Calculation of Change in Magnetic Flux Linkage of a moving wire

[Jy158654]

Homework Statement

A straight wire of length 0.20m moves at a steady speed of 3.0m/s at right angles to a magnetic field of flux density 0.10T. Use Faraday's law to determine the e.m.f. induced across the ends of a wire.

Relevant Equations

E= Nd Φ/dt but N=1 so E= dΦ/dt

Can anyone explain the above answer to me? What does the "change in area" mean?

 

[etotheipi]

Usually when this argument is presented it uses a diagram like this, to make it easier to visualise:

Faraday tells you that $\mathcal{E} = - \frac{d\Phi}{dt}$, where $\Phi$ is the magnetic flux through a surface which is bounded by a closed curve around which the EMF is $\mathcal{E}$. In this case, you can consider the EMF around a curve running through the rectangle including the moving wire, and the magnetic flux through the two dimensional surface that the curve encloses.

Then you use that, in this case, $\Phi = \vec{B} \cdot \vec{A} = BA \implies \frac{d\Phi}{dt} = B \frac{dA}{dt} = BLv$ to deduce that $\mathcal{E} = - BLv$ (I take that the normal to the surface, $\hat{n}$, points in the same direction as the magnetic field).

Another way you can derive the same thing is to consider an equilibrium of the magnetic (due to external $\vec{B}$ field) and electric forces (due to charge separation inside the wire) on a charge element inside the wire. You will have$$q\vec{v} \times \vec{B} + q\vec{E} = 0 \implies \vec{E} = -\vec{v} \times \vec{B}$$If $\vec{v}$ and $\vec{B}$ are orthogonal, then the result is $\vec{E} = -vB \hat{x}$, where we've just oriented our Cartesian axes so that $\hat{x}$ is parallel to the wire. Then$$\mathcal{E} = \int \vec{E} \cdot d\vec{r} = \int_0^L E_x dx = -BLv$$

 

[Jy158654]

Usually when this argument is presented it uses a diagram like this, to make it easier to visualise:

View attachment 267929

Faraday tells you that $\mathcal{E} = - \frac{d\Phi}{dt}$, where $\Phi$ is the magnetic flux through a surface which is bounded by a closed curve around which the EMF is $\mathcal{E}$. In this case, you can consider the EMF around a curve running through the rectangle including the moving wire, and the magnetic flux through the two dimensional surface that the curve encloses.

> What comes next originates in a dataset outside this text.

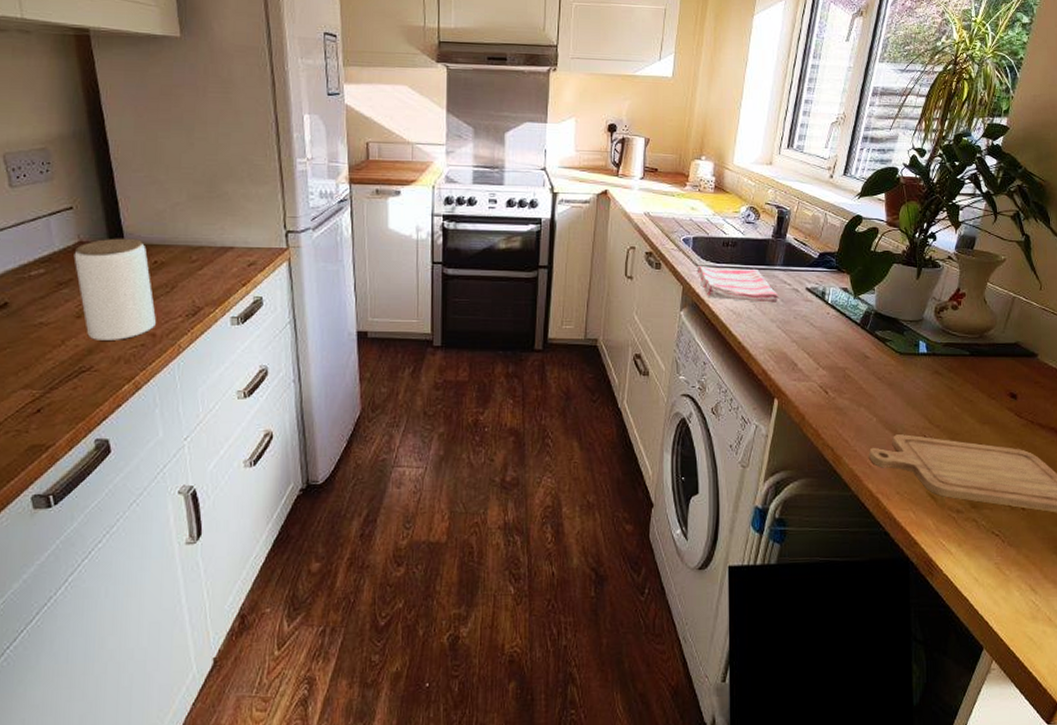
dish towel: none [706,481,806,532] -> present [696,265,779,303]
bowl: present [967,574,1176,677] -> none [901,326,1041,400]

Then you use that, in this case, $\Phi = \vec{B} \cdot \vec{A} = BA \implies \frac{d\Phi}{dt} = B \frac{dA}{dt} = BLv$ to deduce that $\mathcal{E} = - BLv$ (I take that the normal to the surface, $\hat{n}$, points in the same direction as the magnetic field).

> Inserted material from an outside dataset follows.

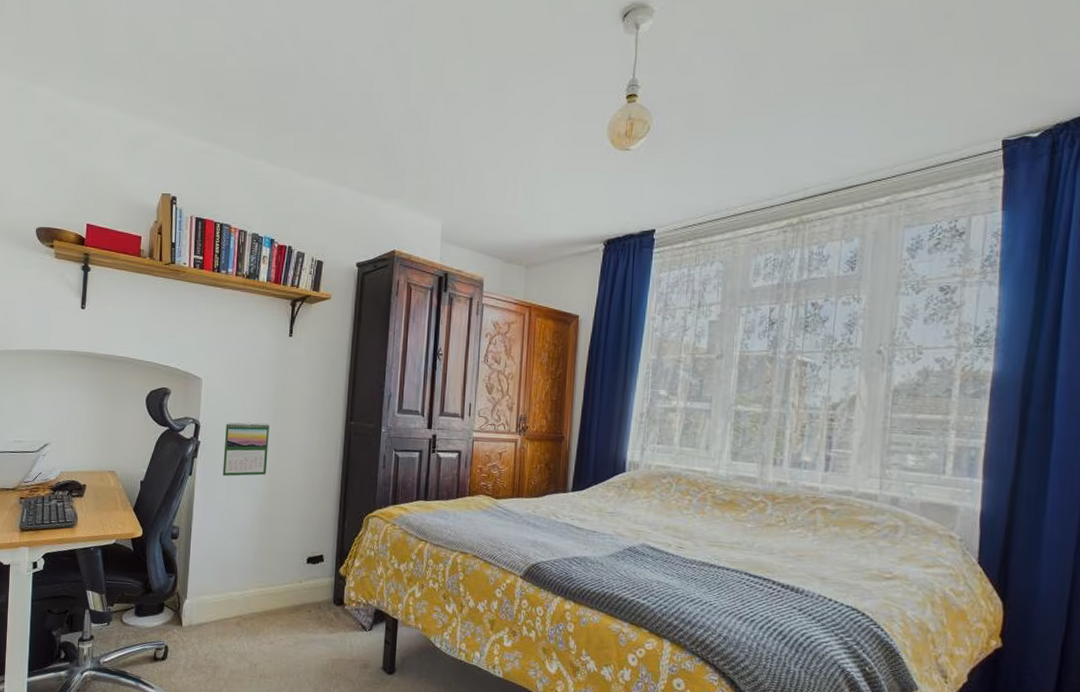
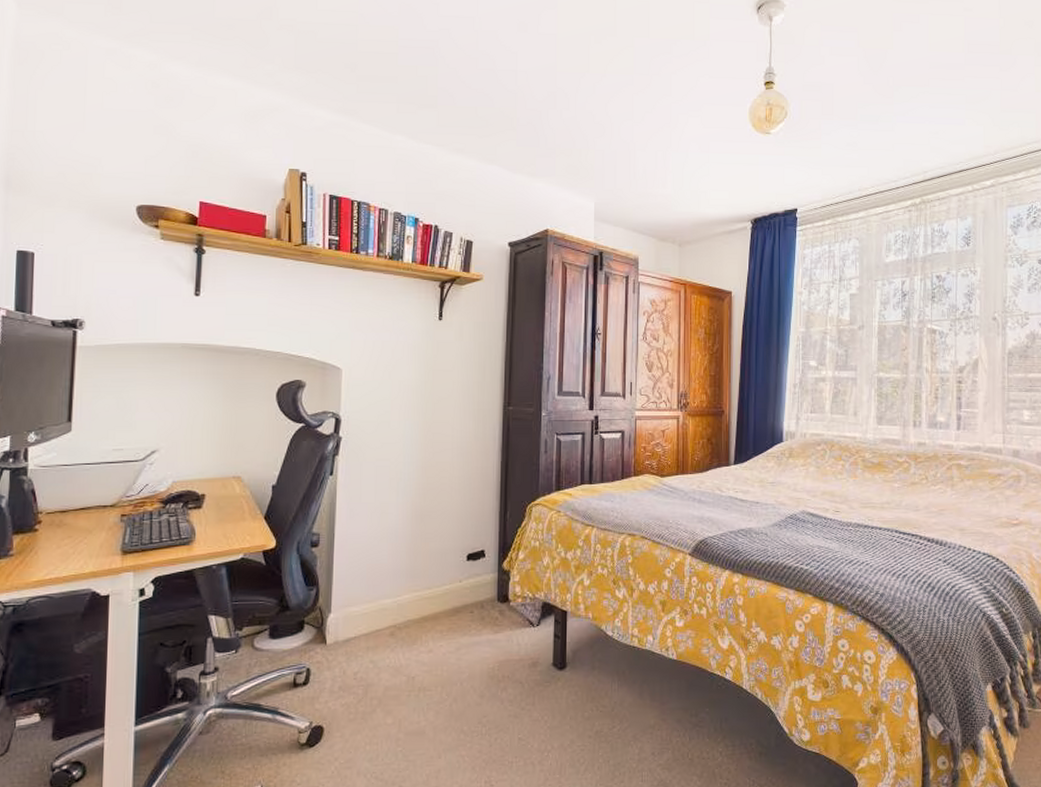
calendar: present [222,422,269,476] -> none [369,413,420,473]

Another way you can derive the same thing is to consider an equilibrium of the magnetic (due to external $\vec{B}$ field) and electric forces (due to charge separation inside the wire) on a charge element inside the wire. You will have$$q\vec{v} \times \vec{B} + q\vec{E} = 0 \implies \vec{E} = -\vec{v} \times \vec{B}$$If $\vec{v}$ and $\vec{B}$ are orthogonal, then the result is $\vec{E} = -vB \hat{x}$, where we've just oriented our Cartesian axes so that $\hat{x}$ is parallel to the wire. Then$$\mathcal{E} = \int \vec{E} \cdot d\vec{r} = \int_0^L E_x dx = -BLv$$

Hello. Thank you for your reply! I understand the formula you derived, but still can't understand the meaning of "change in area" mentioned in my photo attached.
Is there any change in area when the conductor is moving across the magnetic field? Does the "change in area" causes any change in magnetic flux, resulting in producing emf( rate of change of magnetic flux) ?

 

[Jy158654]

We say that there are three ways an emf can be induced:
a) changing the magnetic flux density B
b) changing the area A of the circuit
c) changing the angle

Can I know which of the category above is moving the wire/current-carrying conductor across the magnetic field belong to? Why?